I’m so grateful for growth. I’m grateful for realizing that I’m just as responsible for these painful outcomes as these men are. If I choose to no longer give emotionally unavailable men access to me, they no longer can have a negative effect on me. And through that choice alone, I open the doors to the emotional availability for myself, which therefore will attract emotionally available men into my life.

I will no longer convince somebody of my love but I will attract love through my self-love. I realized; I needed a perspective shift: authenticity over mystery. Just because my relationship with my dad was challenging yet became valuable doesn’t mean that something has to be challenging to become valuable. Something can simply be valuable, yet have some challenges. A whole different approach.

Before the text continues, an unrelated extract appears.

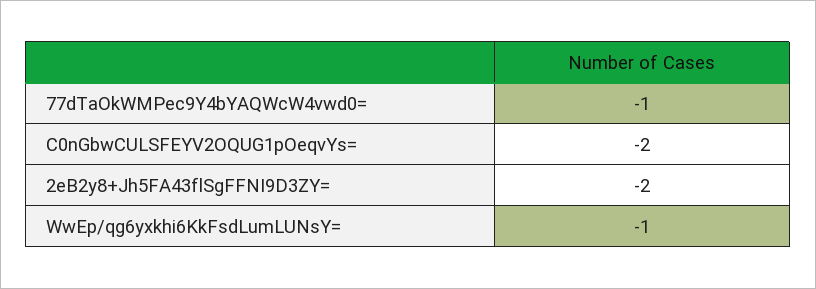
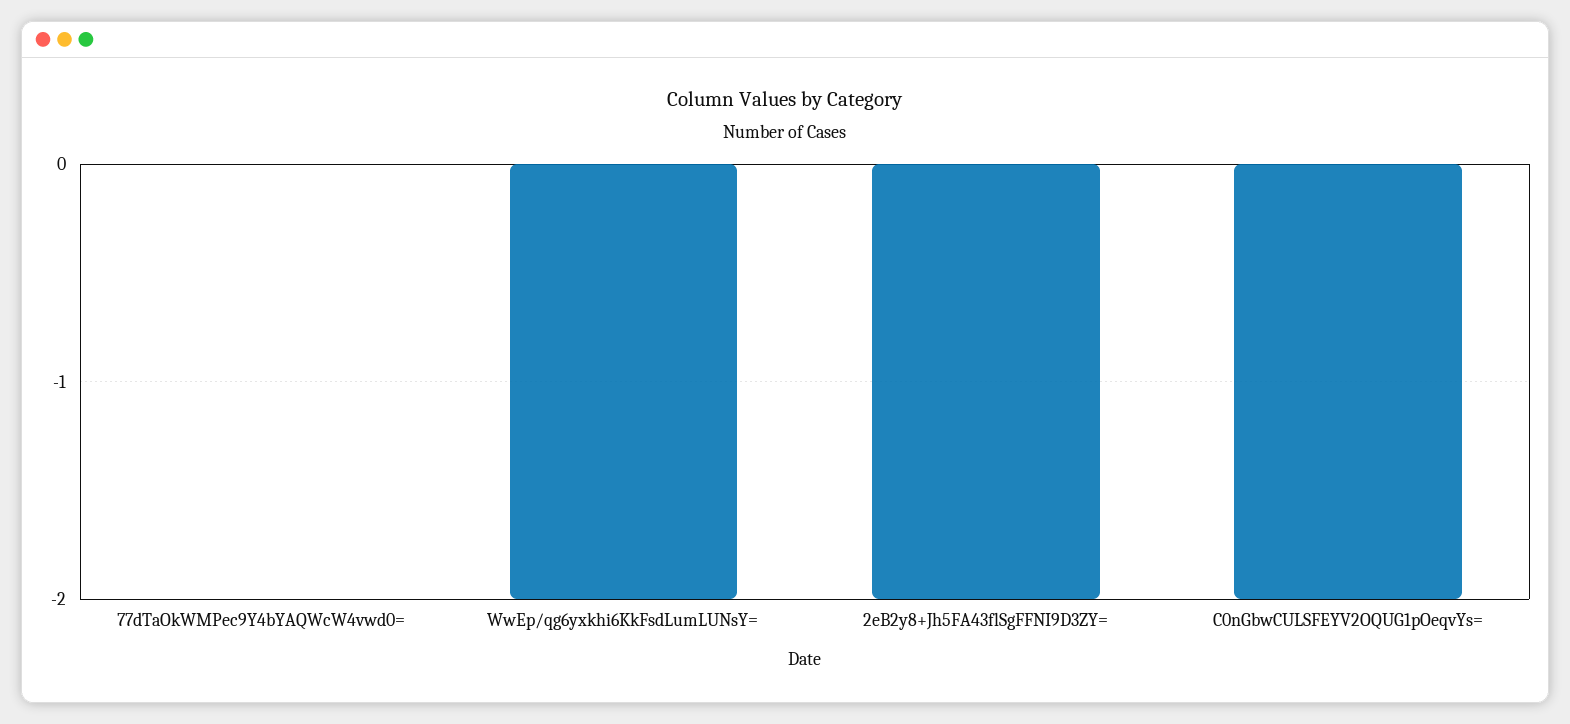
77dTaOkWMPec9Y4bYAQWcW4vwd0=: -1 -> 0
WwEp/qg6yxkhi6KkFsdLumLUNsY=: -1 -> -2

I believe there is nothing more beautiful than being with someone who gets you, understands you, sees you, and loves you without reservations. Someone who wants to be available, someone who wants to be around you, someone who is not afraid to show their love for you. Like a friend of mine shared with me: “Solange, you don’t want the spark, you want the fireplace.”

If this relates with you, then I hope this is a reminder for you to take a step back. Move yourself into spaces where you feel welcome instead of having to prove your worth to be welcomed in or worthy to be loved. Do your inner work, face your deepest pains, be honest with yourself and simply give all that love you so freely give away, back to you. Surround yourself with the people who are naturally drawn to you and who make you feel better instead of leaving you feeling worse. Be with the people who want to be with you. Be with the people who make time and space for you. Be with the people who are healthy for you. The best part of trial and fail is that you can’t unlearn your lessons. Once you’re awake, the alarm bells will go off sooner and sooner and you’ll be able to see sooner rather than later the green lights and recognize the red flags.

P.S. I’m not saying emotionally unavailable people can’t love you; they will just never love you enough to truly choose you, as they simply love their own lifestyle more. It’s as easy as that. (So easy, it only took me 33 years to figure out. Oops!)